Prof. Dr. Mirko Pham
Dept. of Neuroradiology, University Hospital Würzburg
Prof. Dr. Claudia Sommer
Dept. of Neurology, University Hospital Würzburg
Prof. Dr. Nurcan Üçeyler
Dept. of Neurology, University Hospital Würzburg

Mechanisms of globotriaosylceramide induced dorsal root ganglion pathology and pain in Fabry disease



Human sensory neurons generated from skin fibroblasts via iPSC. Neurons express marker proteins such as Nav1.8, TRPV1, and CGRP. In pilot experiments, patch-clamp analysis reveals higher action potential firing frequency in sensory neurons obtained from Fabry patients (preliminary). Abbreviations: CGRP = calcitonin gene-related peptide; iPSC = induced pluripotent stem cells; Nav1.8 = voltage gated sodium channel 1.8; TRPV1 = transient receptor potential vanilloid channel 1.

Fabry disease (FD) is an X-linked lysosomal storage disorder that is caused by deficiency of α-galactosidase A (GLA) and consecutive cellular accumulation of Gb3. FD patients suffer from triggerable and episodic acral burning pain, however, the underlying pathomechanism is unknown. Advanced dorsal root ganglion (DRG) in vivo imaging provides evidence for a reduction in DRG perfusion and an increase in DRG size of FD patients. We hypothesize that endothelial and neuronal Gb3 play a central role in this process and aim at deciphering the circuitry linking Gb3 with FD pain. We will correlate human 3T DRG imaging data with extensive clinical and human-experimental data obtained from a very well-characterized patient cohort from all over Germany via the Fabry center for interdisciplinary therapy (FAZIT) of the University of Würzburg. To understand the biological basis of DRG imaging pathology observed in humans, we will investigate pathways of inflammation and hypoxia in the GLA knockout model of Fabry disease applying a capsaicin induced pain paradigm and correlating behavioral and histological findings with those of 7T murine MRI images. To find key players within cellular and neural circuits underlying FD pain, we will generate and investigate circuits in patient-derived endothelial and neuronal cells obtained from skin fibroblasts via induced pluripotent stem cells (Figure).

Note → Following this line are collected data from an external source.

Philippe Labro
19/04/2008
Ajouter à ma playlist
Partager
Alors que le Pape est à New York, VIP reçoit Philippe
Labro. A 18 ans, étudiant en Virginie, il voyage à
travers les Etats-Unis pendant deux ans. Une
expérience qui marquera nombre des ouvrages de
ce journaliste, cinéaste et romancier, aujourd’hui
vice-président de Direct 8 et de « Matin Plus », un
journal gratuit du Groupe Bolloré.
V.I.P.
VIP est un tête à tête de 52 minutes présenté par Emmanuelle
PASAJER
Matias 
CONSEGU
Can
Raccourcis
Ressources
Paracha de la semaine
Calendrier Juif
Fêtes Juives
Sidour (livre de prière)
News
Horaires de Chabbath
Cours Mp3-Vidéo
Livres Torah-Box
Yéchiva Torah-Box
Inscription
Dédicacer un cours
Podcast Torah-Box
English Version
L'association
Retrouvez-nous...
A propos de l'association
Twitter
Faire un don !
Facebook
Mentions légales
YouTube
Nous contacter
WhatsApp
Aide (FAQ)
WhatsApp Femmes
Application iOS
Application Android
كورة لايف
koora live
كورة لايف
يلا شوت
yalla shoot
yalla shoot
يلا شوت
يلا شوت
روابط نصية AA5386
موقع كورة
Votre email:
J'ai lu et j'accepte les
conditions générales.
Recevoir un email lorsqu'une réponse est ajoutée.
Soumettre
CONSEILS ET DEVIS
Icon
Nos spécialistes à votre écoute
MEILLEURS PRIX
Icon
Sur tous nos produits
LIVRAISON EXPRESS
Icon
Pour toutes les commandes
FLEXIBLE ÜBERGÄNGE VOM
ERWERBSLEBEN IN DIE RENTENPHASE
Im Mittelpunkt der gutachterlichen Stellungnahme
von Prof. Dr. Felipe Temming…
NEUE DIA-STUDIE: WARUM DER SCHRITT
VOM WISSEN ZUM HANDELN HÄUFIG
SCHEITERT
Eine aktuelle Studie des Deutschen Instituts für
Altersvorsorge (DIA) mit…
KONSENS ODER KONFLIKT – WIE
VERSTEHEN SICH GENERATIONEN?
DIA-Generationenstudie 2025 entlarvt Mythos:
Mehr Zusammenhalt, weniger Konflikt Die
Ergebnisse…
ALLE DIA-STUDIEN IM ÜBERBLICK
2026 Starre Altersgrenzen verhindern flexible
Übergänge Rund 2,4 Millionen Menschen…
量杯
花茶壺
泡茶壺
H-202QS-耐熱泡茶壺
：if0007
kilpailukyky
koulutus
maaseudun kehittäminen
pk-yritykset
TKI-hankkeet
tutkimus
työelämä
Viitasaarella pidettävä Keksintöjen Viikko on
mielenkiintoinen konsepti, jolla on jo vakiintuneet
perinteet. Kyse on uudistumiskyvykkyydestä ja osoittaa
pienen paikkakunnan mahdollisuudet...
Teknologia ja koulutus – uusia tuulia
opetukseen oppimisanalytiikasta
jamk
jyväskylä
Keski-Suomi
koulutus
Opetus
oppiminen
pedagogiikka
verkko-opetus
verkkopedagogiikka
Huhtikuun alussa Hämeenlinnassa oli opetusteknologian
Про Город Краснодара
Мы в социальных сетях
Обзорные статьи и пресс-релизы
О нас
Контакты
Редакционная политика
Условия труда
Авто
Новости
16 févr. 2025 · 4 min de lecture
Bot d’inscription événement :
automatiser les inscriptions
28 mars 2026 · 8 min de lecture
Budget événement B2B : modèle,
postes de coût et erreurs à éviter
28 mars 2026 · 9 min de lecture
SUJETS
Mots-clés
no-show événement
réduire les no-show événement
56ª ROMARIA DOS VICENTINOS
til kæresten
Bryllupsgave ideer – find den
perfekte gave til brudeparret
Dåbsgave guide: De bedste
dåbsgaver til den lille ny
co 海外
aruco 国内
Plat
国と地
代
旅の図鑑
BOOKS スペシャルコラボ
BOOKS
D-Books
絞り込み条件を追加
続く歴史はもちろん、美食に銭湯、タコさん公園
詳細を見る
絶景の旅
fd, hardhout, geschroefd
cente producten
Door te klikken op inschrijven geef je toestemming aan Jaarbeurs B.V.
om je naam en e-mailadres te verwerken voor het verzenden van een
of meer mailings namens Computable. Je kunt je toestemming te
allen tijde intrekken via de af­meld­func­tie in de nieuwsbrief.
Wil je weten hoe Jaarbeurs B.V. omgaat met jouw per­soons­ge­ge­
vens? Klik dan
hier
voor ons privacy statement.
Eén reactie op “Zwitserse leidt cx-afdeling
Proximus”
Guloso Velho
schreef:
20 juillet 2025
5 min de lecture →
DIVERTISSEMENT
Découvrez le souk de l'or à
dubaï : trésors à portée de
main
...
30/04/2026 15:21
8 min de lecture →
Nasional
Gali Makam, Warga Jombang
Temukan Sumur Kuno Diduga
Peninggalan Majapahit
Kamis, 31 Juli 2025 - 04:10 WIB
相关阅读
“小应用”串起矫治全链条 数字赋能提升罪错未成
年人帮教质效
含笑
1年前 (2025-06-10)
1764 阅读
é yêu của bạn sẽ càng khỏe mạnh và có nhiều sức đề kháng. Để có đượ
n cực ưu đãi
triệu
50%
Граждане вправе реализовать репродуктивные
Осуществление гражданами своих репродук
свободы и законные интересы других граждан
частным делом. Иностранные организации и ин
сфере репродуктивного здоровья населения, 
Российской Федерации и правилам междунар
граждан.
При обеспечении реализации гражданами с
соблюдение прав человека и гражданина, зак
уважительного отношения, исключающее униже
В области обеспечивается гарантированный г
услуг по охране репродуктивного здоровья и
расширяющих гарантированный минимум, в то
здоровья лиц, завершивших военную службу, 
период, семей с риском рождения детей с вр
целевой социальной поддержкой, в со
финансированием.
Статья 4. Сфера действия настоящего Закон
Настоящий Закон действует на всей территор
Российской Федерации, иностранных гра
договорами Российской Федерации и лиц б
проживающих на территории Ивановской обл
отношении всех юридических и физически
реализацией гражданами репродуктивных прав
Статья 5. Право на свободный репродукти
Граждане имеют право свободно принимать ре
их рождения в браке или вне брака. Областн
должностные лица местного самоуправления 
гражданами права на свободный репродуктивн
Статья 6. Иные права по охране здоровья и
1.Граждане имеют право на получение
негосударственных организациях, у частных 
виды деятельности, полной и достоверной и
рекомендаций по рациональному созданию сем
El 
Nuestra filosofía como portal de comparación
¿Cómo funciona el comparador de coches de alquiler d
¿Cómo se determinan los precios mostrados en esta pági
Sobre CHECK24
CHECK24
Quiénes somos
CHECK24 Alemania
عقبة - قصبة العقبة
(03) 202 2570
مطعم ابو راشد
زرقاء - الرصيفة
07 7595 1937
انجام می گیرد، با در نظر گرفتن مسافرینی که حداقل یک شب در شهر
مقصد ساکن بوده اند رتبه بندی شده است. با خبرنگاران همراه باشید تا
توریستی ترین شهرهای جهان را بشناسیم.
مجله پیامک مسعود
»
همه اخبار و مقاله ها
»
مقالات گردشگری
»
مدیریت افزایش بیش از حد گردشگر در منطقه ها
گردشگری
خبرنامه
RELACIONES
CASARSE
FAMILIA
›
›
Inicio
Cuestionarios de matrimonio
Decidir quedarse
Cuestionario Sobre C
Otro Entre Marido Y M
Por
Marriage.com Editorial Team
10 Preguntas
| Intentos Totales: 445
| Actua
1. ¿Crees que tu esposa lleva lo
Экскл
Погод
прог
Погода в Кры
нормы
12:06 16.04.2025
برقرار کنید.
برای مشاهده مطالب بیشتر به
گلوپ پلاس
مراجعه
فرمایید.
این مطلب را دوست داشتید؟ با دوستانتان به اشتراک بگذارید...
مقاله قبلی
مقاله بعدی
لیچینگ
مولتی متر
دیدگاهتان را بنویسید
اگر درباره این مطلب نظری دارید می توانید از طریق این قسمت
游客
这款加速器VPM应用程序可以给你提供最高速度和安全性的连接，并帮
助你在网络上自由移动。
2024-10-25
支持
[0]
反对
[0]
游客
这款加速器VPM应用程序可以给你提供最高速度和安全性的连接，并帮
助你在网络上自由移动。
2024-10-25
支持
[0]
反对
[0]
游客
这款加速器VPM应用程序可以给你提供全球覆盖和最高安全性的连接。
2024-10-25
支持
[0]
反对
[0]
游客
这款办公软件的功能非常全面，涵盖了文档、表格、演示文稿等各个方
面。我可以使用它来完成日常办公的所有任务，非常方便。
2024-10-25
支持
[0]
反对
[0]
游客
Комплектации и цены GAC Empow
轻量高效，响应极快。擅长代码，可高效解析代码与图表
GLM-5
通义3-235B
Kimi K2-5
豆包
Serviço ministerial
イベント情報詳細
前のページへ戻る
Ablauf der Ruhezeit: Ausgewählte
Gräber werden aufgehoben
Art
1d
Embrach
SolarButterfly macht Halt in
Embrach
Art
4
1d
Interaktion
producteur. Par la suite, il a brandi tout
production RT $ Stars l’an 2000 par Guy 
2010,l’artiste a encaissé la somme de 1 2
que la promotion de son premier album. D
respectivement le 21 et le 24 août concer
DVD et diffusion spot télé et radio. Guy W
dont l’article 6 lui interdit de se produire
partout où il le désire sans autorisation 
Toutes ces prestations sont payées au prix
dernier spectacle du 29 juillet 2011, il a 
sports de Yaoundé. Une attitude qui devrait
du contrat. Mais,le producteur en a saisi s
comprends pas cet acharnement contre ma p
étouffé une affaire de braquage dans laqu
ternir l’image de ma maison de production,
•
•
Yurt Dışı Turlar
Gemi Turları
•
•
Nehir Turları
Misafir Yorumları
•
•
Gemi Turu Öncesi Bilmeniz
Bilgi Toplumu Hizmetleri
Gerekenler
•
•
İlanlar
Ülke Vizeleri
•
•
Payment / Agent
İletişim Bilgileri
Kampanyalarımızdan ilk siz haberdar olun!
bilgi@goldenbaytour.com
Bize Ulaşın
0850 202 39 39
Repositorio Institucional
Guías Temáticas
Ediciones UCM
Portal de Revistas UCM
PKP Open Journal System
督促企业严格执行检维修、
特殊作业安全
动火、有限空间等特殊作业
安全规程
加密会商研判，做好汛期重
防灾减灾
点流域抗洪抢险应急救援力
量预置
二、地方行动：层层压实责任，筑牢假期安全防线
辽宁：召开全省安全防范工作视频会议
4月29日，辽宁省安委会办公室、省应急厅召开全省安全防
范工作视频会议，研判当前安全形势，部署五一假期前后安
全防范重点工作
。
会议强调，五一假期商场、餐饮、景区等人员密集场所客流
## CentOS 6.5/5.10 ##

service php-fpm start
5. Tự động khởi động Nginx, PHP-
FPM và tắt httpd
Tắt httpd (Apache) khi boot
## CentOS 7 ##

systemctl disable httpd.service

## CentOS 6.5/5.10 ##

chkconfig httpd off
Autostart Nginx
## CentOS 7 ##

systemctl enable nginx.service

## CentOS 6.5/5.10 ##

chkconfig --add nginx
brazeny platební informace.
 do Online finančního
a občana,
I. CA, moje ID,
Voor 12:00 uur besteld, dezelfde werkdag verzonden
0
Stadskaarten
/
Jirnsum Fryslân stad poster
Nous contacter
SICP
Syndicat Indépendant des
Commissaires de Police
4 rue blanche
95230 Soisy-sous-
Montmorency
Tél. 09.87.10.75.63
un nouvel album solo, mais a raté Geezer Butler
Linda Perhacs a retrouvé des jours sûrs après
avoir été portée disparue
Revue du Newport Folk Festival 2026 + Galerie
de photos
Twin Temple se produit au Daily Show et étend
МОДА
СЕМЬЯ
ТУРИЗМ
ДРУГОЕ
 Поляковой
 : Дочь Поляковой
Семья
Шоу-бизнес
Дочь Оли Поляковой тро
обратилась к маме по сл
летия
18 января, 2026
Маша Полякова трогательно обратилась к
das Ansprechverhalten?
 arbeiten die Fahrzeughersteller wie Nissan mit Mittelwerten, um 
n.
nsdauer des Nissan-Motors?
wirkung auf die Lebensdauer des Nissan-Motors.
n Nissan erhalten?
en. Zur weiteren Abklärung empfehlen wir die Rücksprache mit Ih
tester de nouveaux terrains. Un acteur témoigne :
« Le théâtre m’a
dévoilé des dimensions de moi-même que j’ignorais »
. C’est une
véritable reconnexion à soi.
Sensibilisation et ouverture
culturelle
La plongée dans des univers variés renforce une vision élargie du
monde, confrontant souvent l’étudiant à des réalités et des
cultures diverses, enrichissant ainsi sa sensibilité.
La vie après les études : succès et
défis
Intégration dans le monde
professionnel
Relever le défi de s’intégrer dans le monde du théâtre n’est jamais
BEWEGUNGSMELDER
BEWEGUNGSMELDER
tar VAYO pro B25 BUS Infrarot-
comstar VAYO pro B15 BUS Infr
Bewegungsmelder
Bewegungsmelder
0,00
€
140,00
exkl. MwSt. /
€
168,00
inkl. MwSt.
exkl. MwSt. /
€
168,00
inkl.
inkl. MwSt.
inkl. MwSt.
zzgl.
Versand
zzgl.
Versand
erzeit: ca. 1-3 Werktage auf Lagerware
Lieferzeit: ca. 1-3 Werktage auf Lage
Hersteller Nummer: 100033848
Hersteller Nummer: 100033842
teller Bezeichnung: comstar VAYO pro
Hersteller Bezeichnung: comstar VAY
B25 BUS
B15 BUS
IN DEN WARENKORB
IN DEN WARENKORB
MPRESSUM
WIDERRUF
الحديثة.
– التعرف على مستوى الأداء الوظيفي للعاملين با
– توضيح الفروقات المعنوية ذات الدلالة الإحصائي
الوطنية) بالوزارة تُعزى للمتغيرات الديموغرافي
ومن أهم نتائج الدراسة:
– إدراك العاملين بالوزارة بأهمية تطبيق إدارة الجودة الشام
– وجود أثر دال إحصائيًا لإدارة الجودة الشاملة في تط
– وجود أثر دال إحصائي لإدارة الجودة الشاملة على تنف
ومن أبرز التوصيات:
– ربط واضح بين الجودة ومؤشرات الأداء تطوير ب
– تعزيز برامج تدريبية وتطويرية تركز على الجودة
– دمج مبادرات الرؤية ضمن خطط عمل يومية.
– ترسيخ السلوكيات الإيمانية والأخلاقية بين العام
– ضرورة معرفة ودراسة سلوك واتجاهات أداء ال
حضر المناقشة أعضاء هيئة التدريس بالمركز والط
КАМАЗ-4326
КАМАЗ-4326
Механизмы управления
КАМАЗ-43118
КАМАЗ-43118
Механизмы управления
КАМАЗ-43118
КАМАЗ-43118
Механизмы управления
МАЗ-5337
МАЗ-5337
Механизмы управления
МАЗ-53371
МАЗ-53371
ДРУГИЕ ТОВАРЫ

Finally, we will determine surrogate markers analyzing the functional and structural effects of FD-specific therapy in a longitudinal study sequentially applying experimental DRI imaging. Our long-term goal is to validate and transfer DRG-centered diagnostic and therapeutic means and to establish functional non-invasive imaging methods that are independent from tracer application.